Coming 22 years after the first, the Second Sonata results in part from the violinist Sergiu Luca’s association with the great jazz fiddler Joe Venuti. Luca was one of the first classically-trained violinists of the late l970s to begin showing interest in jazz styles, and Venuti, the living legend in his eighties, still had perfect intonation, dazzling technique, and dozens of fresh musical ideas. One unforgettable evening in April l978, at Michael’s Pub in New York, Joe invited first Sergiu, then my wife Joan Morris and me, to play sets with him, bassist Milt Hinton, and drummer Bobby Rosengarden. (I do not remember what or how we did, as my head was buzzing with excitement at sitting in with the Master.) Sergiu had secured a commission from the McKim Fund of the Library of Congress for a new piece for us to play; that summer, as Composer in Residence at the Aspen Music Festival, I began work on the sonata, incorporating in it many of Joe’s stylistic tricks, alternate left- and right-hand pizzicato, double-stop slides, his encyclopedia of nuances. One day in August 1978 Sergiu phoned me at Aspen; Joe had died, and the Second Sonata became his memorial. The first movement, Summer Dreams, is a modified blues with a contrasting middle section. Brutal, fast is a furious improvisation on a small interval, containing one of the toughest passages for the piano I have ever written. The Adagio, which follows, is a rhapsodic arioso leading to a closing, hymn-like tune.
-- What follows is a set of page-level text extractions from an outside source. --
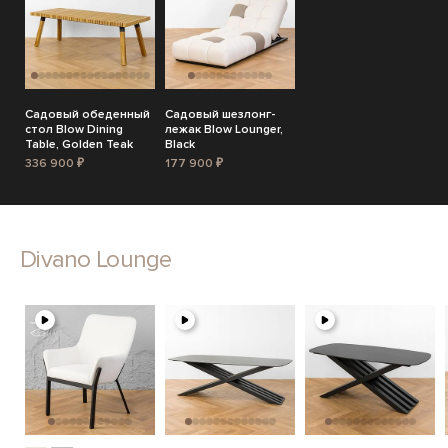
Садовый обеденный
Садовый шезлонг-
стол Blow Dining
лежак Blow Lounger,
Table, Golden Teak
Black
336 900 ₽
177 900 ₽
Divano Lounge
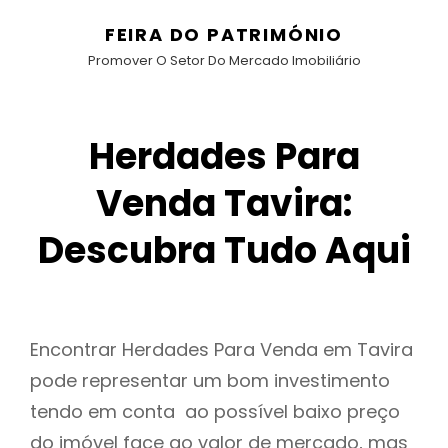
FEIRA DO PATRIMÓNIO
Promover O Setor Do Mercado Imobiliário
Herdades Para
Venda Tavira:
Descubra Tudo Aqui
Encontrar Herdades Para Venda em Tavira
pode representar um bom investimento
tendo em conta ao possível baixo preço
do imóvel face ao valor de mercado, mas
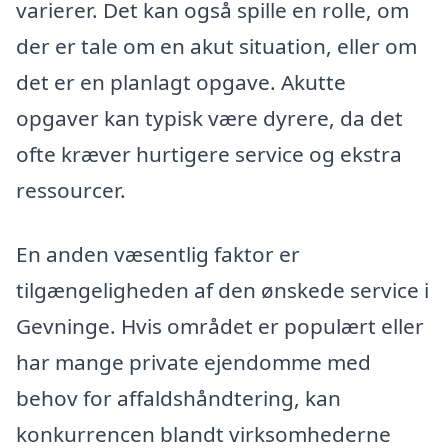
varierer. Det kan også spille en rolle, om
der er tale om en akut situation, eller om
det er en planlagt opgave. Akutte
opgaver kan typisk være dyrere, da det
ofte kræver hurtigere service og ekstra
ressourcer.
En anden væsentlig faktor er
tilgængeligheden af den ønskede service i
Gevninge. Hvis området er populært eller
har mange private ejendomme med
behov for affaldshåndtering, kan
konkurrencen blandt virksomhederne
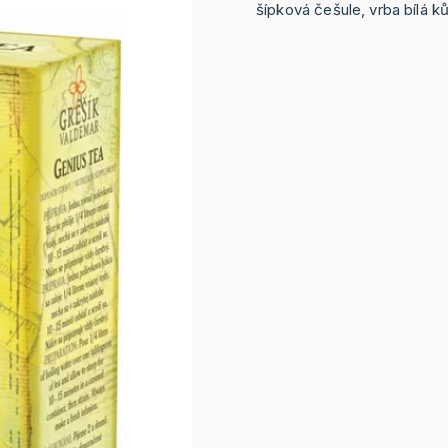
šípková češule, vrba bílá kůr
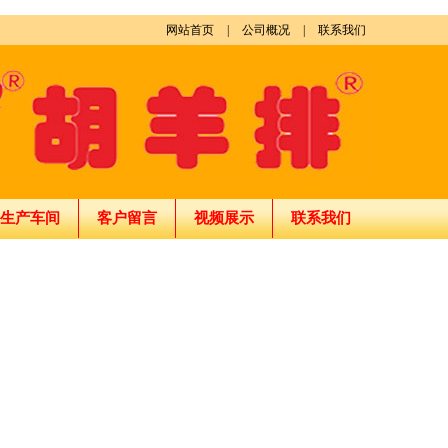
网站首页
|
公司概况
|
联系我们
生产车间
客户留言
视频展示
联系我们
The final In Memory of Joe Venuti, a sort of Venutian salsa, recalls much of his style.

The first performance by Sergiu Luca and the composer took place on 12th January, 1979, in The Coolidge Auditorium at The Library of Congress in Washington, DC.   

-       William Bolcom

Vesperae solennes de confessore    
W.A. Mozart

Famed for the beauty of its solo soprano aria Laudate Dominum (Psalm 116), the Vesperae solennes de confessore is the second of two settings of the early evening Vespers service composed by Mozart for liturgical use in Salzburg Cathedral.   The addition "de confessore" (not Mozart's own) suggests that the work may have been employed for a saint's day, although no specific connection has been established.  Mozart composed some of his boldest Salzburg church music in the first three psalms, while Laudate pueri is an exercise in strict, old-fashioned counterpoint, a movement in total contrast to the tranquil radiant beauty of Laudate Dominum.  This Vespers setting reveals a personal side of Mozart's approach to sacred music. To Alfred Einstein, "anyone who does not know this setting does not know Mozart."